Temperature of diatomic gas is `300 K`. If moment of intertia of its molecules is `8.28 xx 10^-38 g- cm^2`. Calculate their root mean square angular velocity.

To solve the problem of calculating the root mean square angular velocity of a diatomic gas at a temperature of 300 K, we can follow these steps: ### Step 1: Understand the formulas We need to use the relationship between kinetic energy and angular velocity. The kinetic energy of rotation is given by: \[ KE_{angular} = \frac{1}{2} I \omega^2 \] where \( I \) is the moment of inertia and \( \omega \) is the angular velocity.
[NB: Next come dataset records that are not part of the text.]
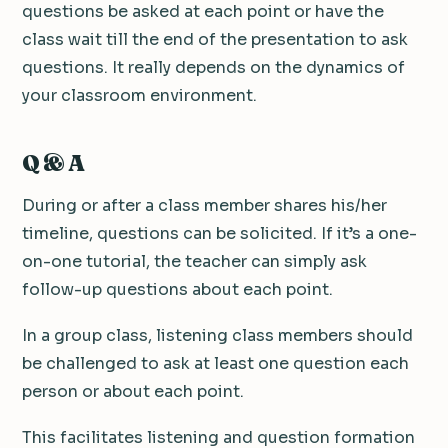
questions be asked at each point or have the
class wait till the end of the presentation to ask
questions. It really depends on the dynamics of
your classroom environment.
Q & A
During or after a class member shares his/her
timeline, questions can be solicited. If it’s a one-
on-one tutorial, the teacher can simply ask
follow-up questions about each point.
In a group class, listening class members should
be challenged to ask at least one question each
person or about each point.
This facilitates listening and question formation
For a diatomic gas, the rotational kinetic energy can also be expressed as: \[ KE_{angular} = \frac{f}{2} k T \] where \( f \) is the number of rotational degrees of freedom, \( k \) is the Boltzmann constant, and \( T \) is the temperature in Kelvin. ### Step 2: Identify the degrees of freedom For a diatomic gas, the number of rotational degrees of freedom \( f \) is 2. ### Step 3: Use the Boltzmann constant The value of the Boltzmann constant \( k \) is: \[ k = 1.38 \times 10^{-23} \, \text{J/K} \] ### Step 4: Set up the equation Equate the two expressions for kinetic energy: \[ \frac{1}{2} I \omega^2 = \frac{f}{2} k T \] ### Step 5: Solve for angular velocity \( \omega \) Rearranging the equation gives: \[ I \omega^2 = f k T \] \[ \omega^2 = \frac{f k T}{I} \] \[ \omega = \sqrt{\frac{f k T}{I}} \] ### Step 6: Substitute the values Now, substitute the known values: - \( f = 2 \) - \( k = 1.38 \times 10^{-23} \, \text{J/K} \) - \( T = 300 \, \text{K} \) - \( I = 8.28 \times 10^{-38} \, \text{g cm}^2 \) First, convert the moment of inertia from \( \text{g cm}^2 \) to \( \text{kg m}^2 \): \[ I = 8.28 \times 10^{-38} \, \text{g cm}^2 = 8.28 \times 10^{-38} \times 10^{-3} \, \text{kg} \times 10^{-4} \, \text{m}^2 = 8.28 \times 10^{-45} \, \text{kg m}^2 \] Now substitute these values into the equation for \( \omega \): \[ \omega = \sqrt{\frac{2 \times (1.38 \times 10^{-23}) \times 300}{8.28 \times 10^{-45}}} \] ### Step 7: Calculate \( \omega \) Calculating the numerator: \[ 2 \times (1.38 \times 10^{-23}) \times 300 = 8.28 \times 10^{-21} \] Now calculate \( \omega \): \[ \omega = \sqrt{\frac{8.28 \times 10^{-21}}{8.28 \times 10^{-45}}} \] \[ \omega = \sqrt{10^{24}} = 10^{12} \, \text{rad/s} \] ### Final Answer Thus, the root mean square angular velocity \( \omega \) is: \[ \omega = 10^{12} \, \text{rad/s} \] ---